On revient sur terre avec le menuetto
¾ en sol majeur et son trio en sol mineur. Ce dernier est typique
des menuets et trios en sol mineur du classicisme viennois en général
et ceux de Wolfgang Mozart en particulier, comme le menuetto du
quintette en sol mineur K 516 ou bien le trio (en sol mineur) du
quatuor en sol majeur K 387 faisant partie de la série dédiée à
Joseph Haydn.
Finale, Allegro con brio, 4/4,
structure sonate. Il débute par un thème haletant remarquable par
ses syncopes et ses oppositions de nuances qui plus que le premier
mouvement peut évoquer une cavalcade. On remarque un groupe de
quatre doubles croches liées qui jouera un rôle important tout au
long du morceau. Sans transition le premier violon attaque le second
thème en si bémol majeur, le relatif majeur de sol mineur, avec un
accompagnement syncopé du second violon et de l'alto. Ce thème
aérien est issu du premier même si sa gaité insouciante et son
humour le différencient fondamentalement de lui. Ce thème s'étale
confortablement et est enrichi d'un pittoresque canon entre les deux
violons. Cette présence d'un second thème épanoui est une
caractéristique de ce quatuor (3). A la fin de l'exposition, la
virtuosité atteint des sommets au propre et au figuré avec un
premier violon naviguant autour du si bémol suraigu. Le magnifique
développement comporte trois parties, une première partie basée
sur le second thème suivie d'un travail harmonique et rythmique sur
le premier thème mettant en relief les oppositions de nuances
signalées au début du morceau. La troisième partie, très
dramatique, est fondée sur le motif de quatre doubles croches liées
qui aboutit à un climax fortissimo du premier violon qui répète
obstinément l'incipit du second thème, accompagné par un
martellement sauvage des trois autres instruments. C'est la
réexposition qui, après un ostinato très dramatique du violoncelle
sur les quatre croches liées, aboutit rapidement à un point
d'orgue. L'armature change alors et comme dans le premier mouvement,
on passse en sol majeur avec le second thème plus entrainant et
joyeux que jamais. A partir de là plus aucun nuage ne vient ternir
le déroulé de la musique et la brillante péroraison finale. Cette
œuvre qui avait commencé dans une agitation fiévreuse se termine
par l'affirmation d'une santé morale retrouvée (5).

:::::

— CONSIGNE —
Indiquez, d'après l'analyse du quatuor, dans quelle tonalité le premier violon attaque le second thème du finale.

— DONNÉES FOURNIES —
:::::

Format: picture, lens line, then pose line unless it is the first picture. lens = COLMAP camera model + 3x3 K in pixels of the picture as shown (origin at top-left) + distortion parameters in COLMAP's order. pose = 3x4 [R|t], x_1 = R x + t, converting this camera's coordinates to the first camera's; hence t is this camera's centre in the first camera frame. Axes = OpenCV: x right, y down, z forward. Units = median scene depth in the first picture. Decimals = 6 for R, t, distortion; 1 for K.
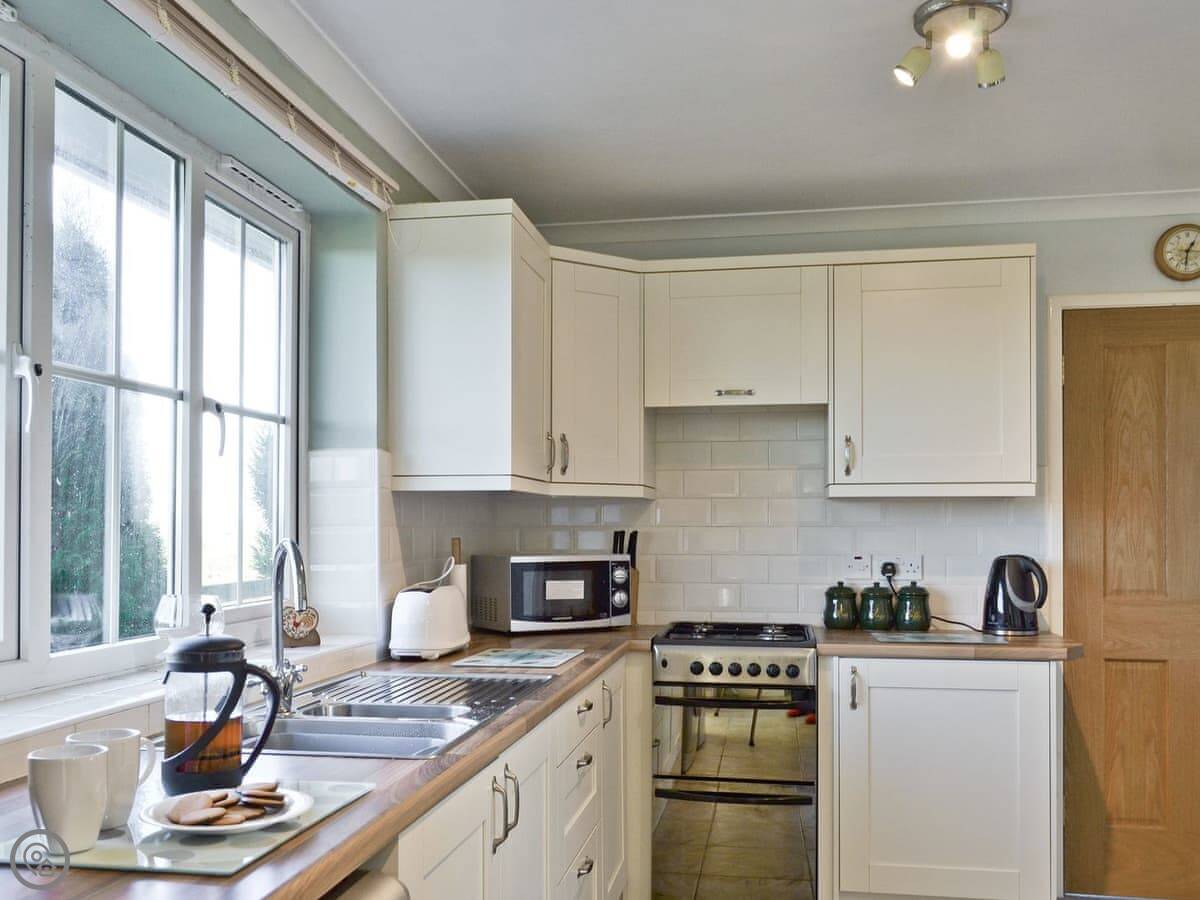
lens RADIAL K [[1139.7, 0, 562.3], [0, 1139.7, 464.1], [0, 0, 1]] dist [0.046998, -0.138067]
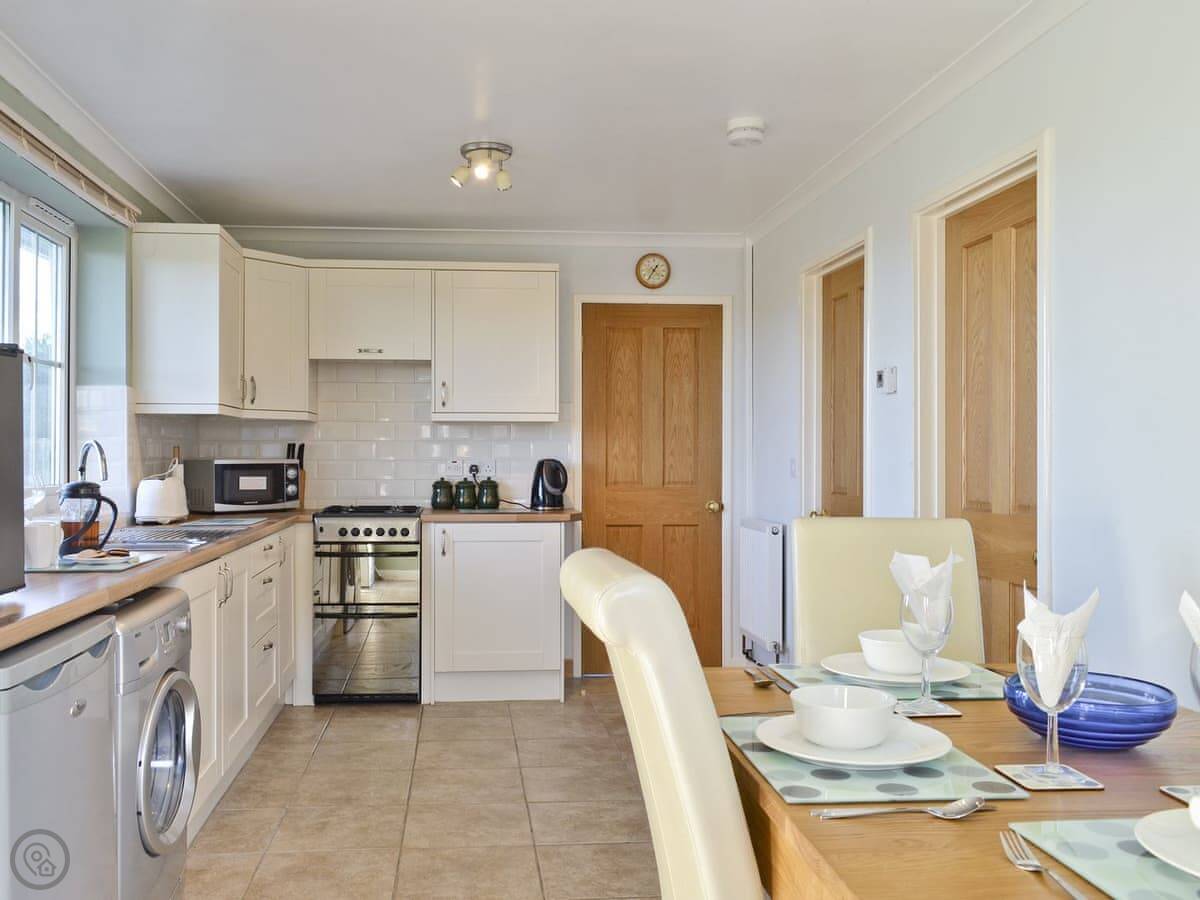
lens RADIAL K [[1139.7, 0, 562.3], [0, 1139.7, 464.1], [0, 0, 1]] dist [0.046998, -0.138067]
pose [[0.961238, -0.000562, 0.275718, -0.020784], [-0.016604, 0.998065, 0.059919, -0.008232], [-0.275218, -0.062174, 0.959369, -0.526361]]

:::::

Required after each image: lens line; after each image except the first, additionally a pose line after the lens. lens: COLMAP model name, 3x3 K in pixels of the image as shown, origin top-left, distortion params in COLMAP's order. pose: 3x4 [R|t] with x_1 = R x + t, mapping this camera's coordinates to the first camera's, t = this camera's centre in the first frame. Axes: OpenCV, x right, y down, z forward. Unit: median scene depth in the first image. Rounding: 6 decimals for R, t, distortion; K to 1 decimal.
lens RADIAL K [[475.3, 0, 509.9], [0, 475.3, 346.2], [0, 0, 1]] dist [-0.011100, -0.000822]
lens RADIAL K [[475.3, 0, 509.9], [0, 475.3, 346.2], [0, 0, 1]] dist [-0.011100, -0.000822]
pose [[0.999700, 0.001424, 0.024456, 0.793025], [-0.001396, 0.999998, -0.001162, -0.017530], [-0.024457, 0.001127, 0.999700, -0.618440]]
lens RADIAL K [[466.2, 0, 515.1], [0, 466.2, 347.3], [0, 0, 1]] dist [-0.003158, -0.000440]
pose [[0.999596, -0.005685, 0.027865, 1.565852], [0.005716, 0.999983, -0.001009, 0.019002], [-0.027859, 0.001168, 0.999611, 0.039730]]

:::::

— RÉPONSE —
En si bémol majeur, le relatif majeur de sol mineur.